Sure, we were all together when Pearl Harbor was attacked. We were all together for Operation Desert Storm. We were all together when the towers fell and our lives changed forever. But the Super Bowl, one insignificant football game, may be the only time we all come together, as Americas, for an amazing, fun, positive experience. Whether our team wins or loses, we make memories that will last a lifetime, not only in the stadium and on the screen, but on the couch and in our living rooms.
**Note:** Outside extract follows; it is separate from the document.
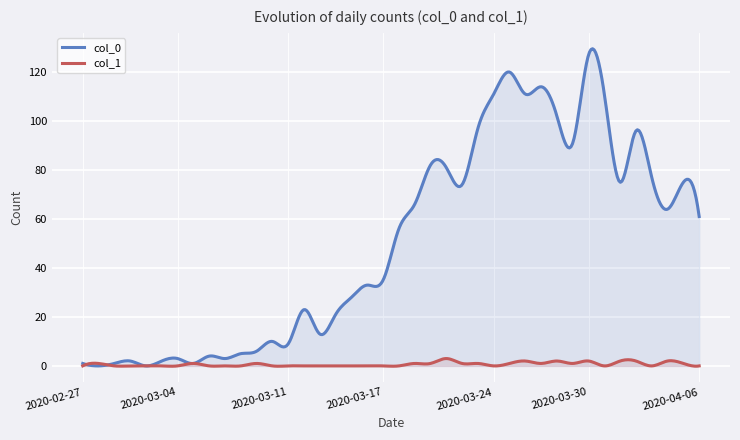

How many times do col_1 and col_0 cross each other?

2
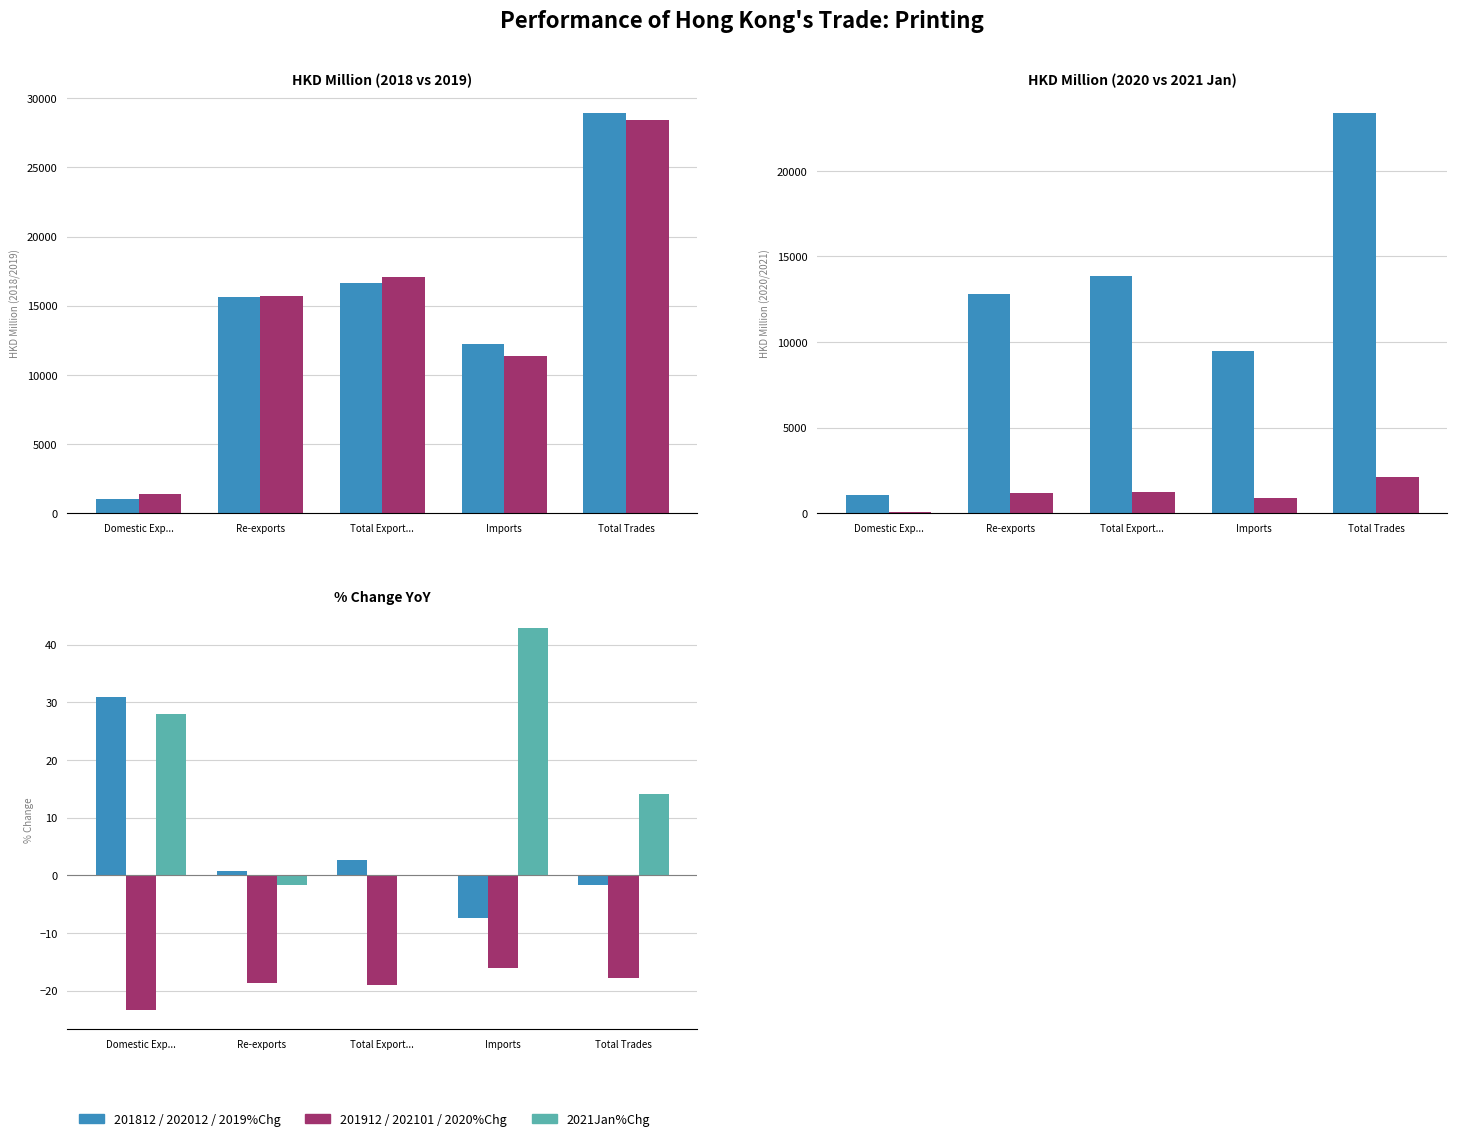

Is it true that 2020 % Chg equals -18.6 at Re-exports?

True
Perhaps it's because this single, solitary game represents all that makes us American. The struggles and triumphs, the underdogs and heroes, the excess and pageantry, all there on our television screens covered in the blood, sweat, and tears that made this nation great. And this year promises to be the greatest of all. In the enormous monument to American dreams that is Cowboys Stadium, the same field that hosts America's team on Sundays throughout the season, we will watch two of the most legendary teams in NFL history go to battle, pushing themselves to the limit to achieve their lifelong dreams. For one night, grown men will relive the innocence and possibility of childhood, and we'll all, as one, come along for the ride.
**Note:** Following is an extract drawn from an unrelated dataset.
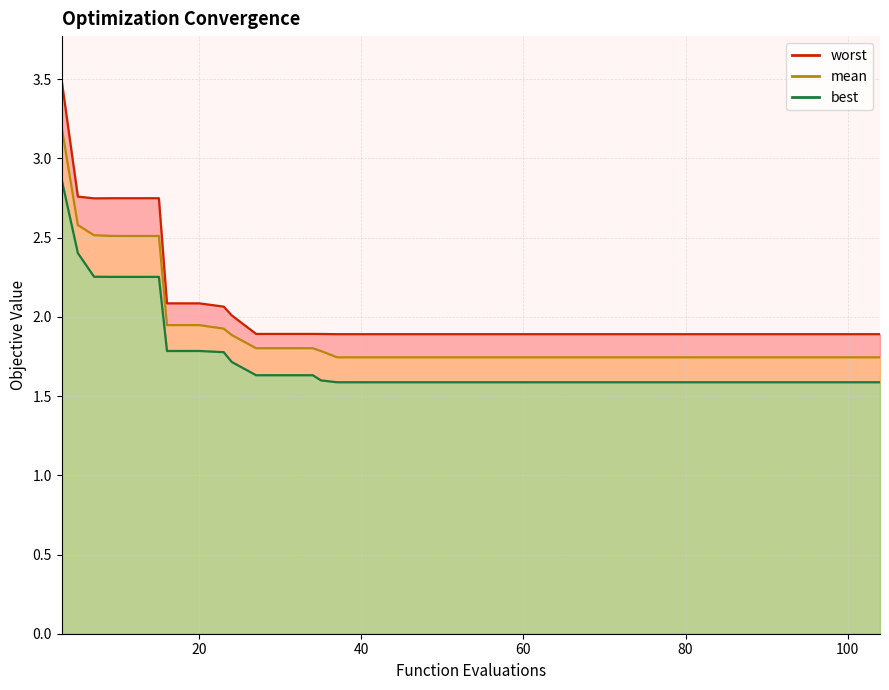

Reading left to right, extract all data points from this chart.

worst line: 3.5	2.8	2.7	2.7	2.7	2.7	2.7	2.1	2.1	2.1	2.1	2.1	2.1	2.0	1.9	1.9	1.9	1.9	1.9	1.9	1.9	1.9	1.9	1.9	1.9	1.9	1.9	1.9	1.9	1.9	1.9	1.9	1.9	1.9	1.9	1.9	1.9	1.9	1.9	1.9
mean line: 3.2	2.6	2.5	2.5	2.5	2.5	2.5	1.9	1.9	1.9	1.9	1.9	1.9	1.9	1.8	1.8	1.8	1.8	1.8	1.7	1.7	1.7	1.7	1.7	1.7	1.7	1.7	1.7	1.7	1.7	1.7	1.7	1.7	1.7	1.7	1.7	1.7	1.7	1.7	1.7
best line: 2.9	2.4	2.3	2.3	2.3	2.3	2.3	1.8	1.8	1.8	1.8	1.8	1.8	1.7	1.6	1.6	1.6	1.6	1.6	1.6	1.6	1.6	1.6	1.6	1.6	1.6	1.6	1.6	1.6	1.6	1.6	1.6	1.6	1.6	1.6	1.6	1.6	1.6	1.6	1.6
The Steelers and Packers--the epitomes of middle class strength, endurance, and toughness--will battle each other, reminding us of the blue-collar work ethic that made this country great. It's "MADE IN THE USA" at its finest. The hopes and dreams of all of us metaphorically represented by the gladiators we cheer for on the gridiron. It's an American tradition. A moment to share. It's Christmas without the credit card bill. It's more than just a game.
So tomorrow night when you're watching the game, sure, celebrate the touch downs. Celebrate the interceptions and the field goals. Celebrate the winner and the efforts of the loser. But also celebrate each other. Celebrate the memories. Celebrate strength, endurance, excellence, and striving to be the best. Celebrate tradition. Celebrate America. It's America's Game. It's America's Day.
Where will you be for Super Bowl XLV? Who will you be with? I will be with my wife--our 15th Super Bowl together. I will be with my daughter--still getting over the tragedy of her beloved Jets losing the AFC Championship game, but still excited for "The Big Game." She already has a sense for how the game is bigger than the teams involved. And I'll be with my son--too young to really understand, much like when I was too young and only half heard the chatter of Dan Marino choking against the 49ers back in '84. I'll be with my family, making new memories. Not just the memories that will stand the test of time in the NFL Films vault, but the memories that will last an eternity in the collective consciousness of America.